Object detection and depth estimation in urban environments present unique challenges due to changing lighting conditions, occlusions and object variability. This work addresses these challenges through the implementation of foundational models leveraging computer vision and artificial intelligence, in addition to the use of an RGB dataset of images and videos created in different scenarios in the city of Bucaramanga.
The input data are images and videos of scenarios where Bucaramanga traffic circulates, which are El Mesón De Los Búcaros Park, Floridablanca Highway and parking lots of the Universidad Industrial de Santander and Barrio La Universidad.
BucaraSet was created in 4 urban environments of Bucaramanga, it contains 403 scenes and 14 videos.
The DETR model was proposed in End-to-End Object Detection with Transformers by Nicolas Carion, Francisco Massa, Gabriel Synnaeve, Nicolas Usunier, Alexander Kirillov and Sergey Zagoruyko. DETR consists of a convolutional backbone followed by an encoder-decoder Transformer which can be trained end-to-end for object detection. It greatly simplifies a lot of the complexity of models like Faster-R-CNN and Mask-R-CNN, which use things like region proposals, non-maximum suppression procedure and anchor generation. Moreover, DETR can also be naturally extended to perform panoptic segmentation, by simply adding a mask head on top of the decoder outputs.
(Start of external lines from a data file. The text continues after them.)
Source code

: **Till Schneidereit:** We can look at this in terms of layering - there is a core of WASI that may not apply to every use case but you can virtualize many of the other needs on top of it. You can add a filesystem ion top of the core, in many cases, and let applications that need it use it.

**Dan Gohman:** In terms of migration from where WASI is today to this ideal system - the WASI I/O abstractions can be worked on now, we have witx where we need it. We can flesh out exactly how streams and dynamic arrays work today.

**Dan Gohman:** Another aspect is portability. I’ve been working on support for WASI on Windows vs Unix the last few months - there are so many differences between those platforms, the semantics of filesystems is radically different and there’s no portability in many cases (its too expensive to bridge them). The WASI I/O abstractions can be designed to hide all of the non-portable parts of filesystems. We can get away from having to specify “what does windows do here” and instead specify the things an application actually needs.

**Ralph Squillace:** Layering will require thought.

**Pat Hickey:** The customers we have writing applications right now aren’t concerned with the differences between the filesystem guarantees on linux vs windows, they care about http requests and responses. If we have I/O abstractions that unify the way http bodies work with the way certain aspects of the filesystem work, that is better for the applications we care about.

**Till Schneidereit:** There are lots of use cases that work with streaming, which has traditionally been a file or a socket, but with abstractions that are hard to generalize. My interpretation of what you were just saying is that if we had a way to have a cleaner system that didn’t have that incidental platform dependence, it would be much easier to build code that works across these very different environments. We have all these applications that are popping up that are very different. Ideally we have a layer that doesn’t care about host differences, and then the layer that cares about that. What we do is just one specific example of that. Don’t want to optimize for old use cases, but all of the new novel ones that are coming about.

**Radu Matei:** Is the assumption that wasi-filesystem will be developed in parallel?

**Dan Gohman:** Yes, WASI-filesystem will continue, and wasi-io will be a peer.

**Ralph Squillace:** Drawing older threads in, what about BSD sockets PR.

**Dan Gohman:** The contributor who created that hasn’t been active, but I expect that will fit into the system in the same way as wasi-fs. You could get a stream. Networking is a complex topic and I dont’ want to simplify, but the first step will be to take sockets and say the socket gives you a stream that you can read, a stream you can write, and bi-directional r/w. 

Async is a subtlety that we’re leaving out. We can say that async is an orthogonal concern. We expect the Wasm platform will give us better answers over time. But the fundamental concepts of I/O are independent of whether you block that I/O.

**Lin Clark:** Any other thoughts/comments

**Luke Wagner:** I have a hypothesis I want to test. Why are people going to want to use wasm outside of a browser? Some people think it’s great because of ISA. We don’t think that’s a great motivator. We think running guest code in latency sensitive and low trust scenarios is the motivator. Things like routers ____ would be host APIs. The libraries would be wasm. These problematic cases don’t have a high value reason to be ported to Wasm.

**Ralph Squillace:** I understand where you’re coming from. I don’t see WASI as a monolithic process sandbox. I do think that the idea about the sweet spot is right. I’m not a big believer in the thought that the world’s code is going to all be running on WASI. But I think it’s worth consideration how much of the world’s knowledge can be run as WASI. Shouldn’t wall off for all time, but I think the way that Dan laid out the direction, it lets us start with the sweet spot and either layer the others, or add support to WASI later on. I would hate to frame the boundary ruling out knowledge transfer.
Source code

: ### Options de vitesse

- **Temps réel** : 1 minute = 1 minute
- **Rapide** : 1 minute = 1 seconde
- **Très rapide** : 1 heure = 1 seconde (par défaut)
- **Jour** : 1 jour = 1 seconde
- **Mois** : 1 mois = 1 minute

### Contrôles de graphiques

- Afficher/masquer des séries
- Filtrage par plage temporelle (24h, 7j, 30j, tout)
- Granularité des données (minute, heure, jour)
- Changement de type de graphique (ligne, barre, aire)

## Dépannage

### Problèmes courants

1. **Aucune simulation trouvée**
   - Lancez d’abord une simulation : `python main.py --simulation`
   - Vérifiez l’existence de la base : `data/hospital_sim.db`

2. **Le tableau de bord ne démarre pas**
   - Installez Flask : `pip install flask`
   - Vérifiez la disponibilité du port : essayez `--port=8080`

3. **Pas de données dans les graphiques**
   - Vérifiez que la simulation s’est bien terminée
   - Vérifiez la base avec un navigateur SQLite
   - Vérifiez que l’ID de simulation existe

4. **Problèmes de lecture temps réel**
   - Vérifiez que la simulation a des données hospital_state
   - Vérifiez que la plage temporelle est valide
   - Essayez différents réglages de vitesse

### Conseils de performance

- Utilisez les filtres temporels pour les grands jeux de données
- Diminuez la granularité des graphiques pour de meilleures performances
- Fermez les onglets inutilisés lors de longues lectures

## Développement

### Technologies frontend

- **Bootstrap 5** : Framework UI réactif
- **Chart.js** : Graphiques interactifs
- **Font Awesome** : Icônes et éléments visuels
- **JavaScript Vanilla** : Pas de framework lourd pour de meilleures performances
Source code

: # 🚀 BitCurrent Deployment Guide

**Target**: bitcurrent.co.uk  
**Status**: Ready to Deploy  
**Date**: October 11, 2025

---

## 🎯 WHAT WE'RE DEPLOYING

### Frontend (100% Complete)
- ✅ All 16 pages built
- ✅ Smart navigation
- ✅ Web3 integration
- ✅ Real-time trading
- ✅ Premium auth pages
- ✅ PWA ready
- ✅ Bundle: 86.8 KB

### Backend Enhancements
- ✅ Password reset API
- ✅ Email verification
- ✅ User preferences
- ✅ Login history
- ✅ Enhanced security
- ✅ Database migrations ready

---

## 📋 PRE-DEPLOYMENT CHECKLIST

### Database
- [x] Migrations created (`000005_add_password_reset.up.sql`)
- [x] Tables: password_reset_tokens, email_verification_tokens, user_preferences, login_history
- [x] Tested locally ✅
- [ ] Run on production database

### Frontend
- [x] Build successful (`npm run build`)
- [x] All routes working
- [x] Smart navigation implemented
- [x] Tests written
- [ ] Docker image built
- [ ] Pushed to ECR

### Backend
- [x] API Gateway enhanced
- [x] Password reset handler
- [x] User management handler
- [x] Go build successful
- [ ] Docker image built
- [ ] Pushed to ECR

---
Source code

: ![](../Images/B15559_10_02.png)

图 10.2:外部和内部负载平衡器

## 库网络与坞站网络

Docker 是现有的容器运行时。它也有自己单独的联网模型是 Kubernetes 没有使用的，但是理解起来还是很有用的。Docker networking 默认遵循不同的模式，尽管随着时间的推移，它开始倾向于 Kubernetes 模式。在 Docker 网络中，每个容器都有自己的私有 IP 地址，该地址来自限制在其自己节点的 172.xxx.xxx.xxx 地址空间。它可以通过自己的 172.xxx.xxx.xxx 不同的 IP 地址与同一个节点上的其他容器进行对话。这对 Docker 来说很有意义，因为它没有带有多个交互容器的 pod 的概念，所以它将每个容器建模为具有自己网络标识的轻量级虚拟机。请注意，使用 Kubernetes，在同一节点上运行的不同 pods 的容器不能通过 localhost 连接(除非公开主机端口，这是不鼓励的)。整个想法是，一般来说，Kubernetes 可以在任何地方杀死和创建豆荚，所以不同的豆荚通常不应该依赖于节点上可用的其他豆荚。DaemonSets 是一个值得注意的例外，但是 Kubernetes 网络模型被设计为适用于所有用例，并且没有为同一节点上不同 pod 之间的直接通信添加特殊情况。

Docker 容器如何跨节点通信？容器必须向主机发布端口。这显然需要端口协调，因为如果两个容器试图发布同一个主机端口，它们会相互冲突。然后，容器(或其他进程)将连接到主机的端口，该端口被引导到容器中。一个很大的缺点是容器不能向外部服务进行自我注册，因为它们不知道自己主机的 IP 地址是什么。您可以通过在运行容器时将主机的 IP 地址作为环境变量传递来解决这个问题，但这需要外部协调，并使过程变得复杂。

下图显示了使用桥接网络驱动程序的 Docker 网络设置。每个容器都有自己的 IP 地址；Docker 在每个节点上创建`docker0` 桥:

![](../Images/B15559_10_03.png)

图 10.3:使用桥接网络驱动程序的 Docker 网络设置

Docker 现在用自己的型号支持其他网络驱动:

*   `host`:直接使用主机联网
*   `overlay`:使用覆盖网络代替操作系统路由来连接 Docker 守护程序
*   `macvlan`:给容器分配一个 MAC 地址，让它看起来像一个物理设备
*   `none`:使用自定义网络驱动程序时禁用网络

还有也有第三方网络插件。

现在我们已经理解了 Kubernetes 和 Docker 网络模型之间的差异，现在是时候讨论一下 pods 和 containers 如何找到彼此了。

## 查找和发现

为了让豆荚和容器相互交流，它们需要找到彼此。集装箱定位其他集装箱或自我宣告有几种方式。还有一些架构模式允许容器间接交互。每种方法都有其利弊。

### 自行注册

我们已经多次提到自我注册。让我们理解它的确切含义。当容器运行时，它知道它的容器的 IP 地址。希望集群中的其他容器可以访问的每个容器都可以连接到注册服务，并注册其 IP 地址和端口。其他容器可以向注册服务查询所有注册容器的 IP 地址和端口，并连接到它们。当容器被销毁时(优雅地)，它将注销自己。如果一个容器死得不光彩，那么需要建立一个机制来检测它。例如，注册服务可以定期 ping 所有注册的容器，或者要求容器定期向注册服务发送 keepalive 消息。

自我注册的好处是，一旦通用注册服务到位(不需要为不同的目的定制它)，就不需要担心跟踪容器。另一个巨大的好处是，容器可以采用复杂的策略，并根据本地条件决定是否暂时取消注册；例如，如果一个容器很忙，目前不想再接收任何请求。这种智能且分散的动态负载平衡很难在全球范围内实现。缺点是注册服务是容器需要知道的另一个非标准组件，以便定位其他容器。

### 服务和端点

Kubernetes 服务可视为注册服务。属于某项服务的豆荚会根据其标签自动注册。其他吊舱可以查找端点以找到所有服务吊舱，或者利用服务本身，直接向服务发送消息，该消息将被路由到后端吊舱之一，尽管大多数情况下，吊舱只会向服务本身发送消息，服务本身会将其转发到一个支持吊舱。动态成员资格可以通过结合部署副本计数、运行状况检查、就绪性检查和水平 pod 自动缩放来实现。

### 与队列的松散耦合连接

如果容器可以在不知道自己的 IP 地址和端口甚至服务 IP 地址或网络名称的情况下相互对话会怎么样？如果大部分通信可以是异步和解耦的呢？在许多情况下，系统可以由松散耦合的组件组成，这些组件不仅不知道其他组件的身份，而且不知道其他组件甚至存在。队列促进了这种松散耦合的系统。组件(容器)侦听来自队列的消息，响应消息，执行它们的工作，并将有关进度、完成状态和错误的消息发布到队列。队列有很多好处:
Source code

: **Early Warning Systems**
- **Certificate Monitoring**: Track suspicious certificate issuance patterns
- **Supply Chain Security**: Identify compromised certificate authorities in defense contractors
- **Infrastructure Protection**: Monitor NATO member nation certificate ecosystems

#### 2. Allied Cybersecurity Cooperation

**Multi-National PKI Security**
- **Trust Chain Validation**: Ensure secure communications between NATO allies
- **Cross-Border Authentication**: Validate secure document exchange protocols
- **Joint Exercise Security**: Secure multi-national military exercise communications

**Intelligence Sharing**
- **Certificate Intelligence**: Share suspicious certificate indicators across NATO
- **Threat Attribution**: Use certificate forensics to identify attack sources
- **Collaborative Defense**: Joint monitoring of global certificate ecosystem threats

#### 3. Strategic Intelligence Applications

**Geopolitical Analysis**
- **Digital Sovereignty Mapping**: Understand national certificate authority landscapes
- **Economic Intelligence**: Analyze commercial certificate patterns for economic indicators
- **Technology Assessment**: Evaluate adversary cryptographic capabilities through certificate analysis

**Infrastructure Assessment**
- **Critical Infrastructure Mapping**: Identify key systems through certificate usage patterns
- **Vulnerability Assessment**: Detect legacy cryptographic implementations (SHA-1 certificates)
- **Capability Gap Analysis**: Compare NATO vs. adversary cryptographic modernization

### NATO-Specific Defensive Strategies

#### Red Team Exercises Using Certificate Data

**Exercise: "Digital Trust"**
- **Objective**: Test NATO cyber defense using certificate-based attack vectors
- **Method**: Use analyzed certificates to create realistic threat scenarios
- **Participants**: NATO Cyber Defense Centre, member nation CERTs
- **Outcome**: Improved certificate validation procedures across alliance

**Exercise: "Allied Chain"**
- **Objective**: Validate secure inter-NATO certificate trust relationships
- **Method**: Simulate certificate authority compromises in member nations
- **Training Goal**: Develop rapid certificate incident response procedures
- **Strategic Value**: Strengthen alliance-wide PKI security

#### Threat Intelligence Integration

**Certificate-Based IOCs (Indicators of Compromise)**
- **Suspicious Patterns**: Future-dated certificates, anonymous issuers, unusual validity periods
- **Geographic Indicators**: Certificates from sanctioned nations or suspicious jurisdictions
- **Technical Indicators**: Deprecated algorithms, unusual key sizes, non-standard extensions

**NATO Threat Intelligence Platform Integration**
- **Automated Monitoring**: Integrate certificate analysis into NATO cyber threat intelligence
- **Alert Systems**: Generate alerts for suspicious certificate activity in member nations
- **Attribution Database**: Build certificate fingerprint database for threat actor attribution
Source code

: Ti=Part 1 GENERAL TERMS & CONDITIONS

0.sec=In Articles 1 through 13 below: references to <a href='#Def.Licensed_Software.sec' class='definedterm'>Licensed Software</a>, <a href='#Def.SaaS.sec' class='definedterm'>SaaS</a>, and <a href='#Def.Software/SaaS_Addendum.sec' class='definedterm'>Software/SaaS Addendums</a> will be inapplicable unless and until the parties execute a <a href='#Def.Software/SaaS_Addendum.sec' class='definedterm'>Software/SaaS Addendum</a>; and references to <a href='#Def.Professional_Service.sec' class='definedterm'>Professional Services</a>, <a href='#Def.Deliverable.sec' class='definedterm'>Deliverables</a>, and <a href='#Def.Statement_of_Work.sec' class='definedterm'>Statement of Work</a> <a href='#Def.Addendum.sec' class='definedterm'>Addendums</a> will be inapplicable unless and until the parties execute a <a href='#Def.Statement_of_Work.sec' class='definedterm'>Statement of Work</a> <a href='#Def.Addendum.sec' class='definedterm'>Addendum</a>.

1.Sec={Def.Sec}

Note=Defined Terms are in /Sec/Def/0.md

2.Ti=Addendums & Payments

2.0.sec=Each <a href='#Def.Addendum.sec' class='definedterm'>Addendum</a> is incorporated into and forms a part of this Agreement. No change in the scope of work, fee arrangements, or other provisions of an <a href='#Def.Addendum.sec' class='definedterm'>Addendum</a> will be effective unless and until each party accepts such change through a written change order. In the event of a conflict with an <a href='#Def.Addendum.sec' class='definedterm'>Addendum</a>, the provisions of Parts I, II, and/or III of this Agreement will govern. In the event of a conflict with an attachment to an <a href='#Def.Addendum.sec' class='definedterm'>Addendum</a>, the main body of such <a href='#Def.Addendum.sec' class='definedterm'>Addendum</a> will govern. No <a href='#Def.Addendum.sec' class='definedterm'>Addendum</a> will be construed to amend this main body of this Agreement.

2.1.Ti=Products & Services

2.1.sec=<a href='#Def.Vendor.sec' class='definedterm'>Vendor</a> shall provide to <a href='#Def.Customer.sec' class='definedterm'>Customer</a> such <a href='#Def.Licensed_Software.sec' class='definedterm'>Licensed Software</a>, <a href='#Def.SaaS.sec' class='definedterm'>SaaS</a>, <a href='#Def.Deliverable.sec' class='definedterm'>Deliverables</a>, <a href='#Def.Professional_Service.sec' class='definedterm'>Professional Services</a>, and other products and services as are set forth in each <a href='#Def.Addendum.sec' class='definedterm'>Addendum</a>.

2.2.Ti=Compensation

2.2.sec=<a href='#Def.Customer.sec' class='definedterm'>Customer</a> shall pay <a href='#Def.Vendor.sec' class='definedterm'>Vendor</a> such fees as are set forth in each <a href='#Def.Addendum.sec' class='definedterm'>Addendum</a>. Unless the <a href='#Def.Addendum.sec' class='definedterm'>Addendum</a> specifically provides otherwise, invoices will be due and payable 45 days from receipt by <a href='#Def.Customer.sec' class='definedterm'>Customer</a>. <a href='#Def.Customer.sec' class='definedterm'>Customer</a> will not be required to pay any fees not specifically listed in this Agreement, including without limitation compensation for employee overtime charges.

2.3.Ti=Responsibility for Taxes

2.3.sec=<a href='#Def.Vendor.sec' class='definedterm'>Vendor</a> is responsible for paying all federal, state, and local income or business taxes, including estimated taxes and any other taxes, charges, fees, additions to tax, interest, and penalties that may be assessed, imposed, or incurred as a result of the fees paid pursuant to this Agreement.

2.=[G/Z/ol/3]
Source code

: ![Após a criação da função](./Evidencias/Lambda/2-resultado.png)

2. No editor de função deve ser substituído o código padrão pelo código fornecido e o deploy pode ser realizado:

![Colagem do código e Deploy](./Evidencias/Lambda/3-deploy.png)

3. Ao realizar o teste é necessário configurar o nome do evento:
The pre-trained model was used to generate inference from the data, with the previously assigned labels and an adjustment of the configuration parameters by filtering the confidence threshold, effectively obtaining object detection.
Depth Anything V2 is trained from 595K synthetic labeled images and 62M+ real unlabeled images, providing the most capable monocular depth estimation (MDE) model.
The pre-trained model was used to generate inference from the data, with an adjustment of the configuration parameters where the generated depth maps were interpolated to match the original dimensions of the images and also avoided the calculation of gradients thus optimizing memory usage and speed.
To calculate the actual distances in meters, the camera parameters, including focal length and sensor size, were used, along with a specific formula that converts the depth values obtained by the model into physical distances.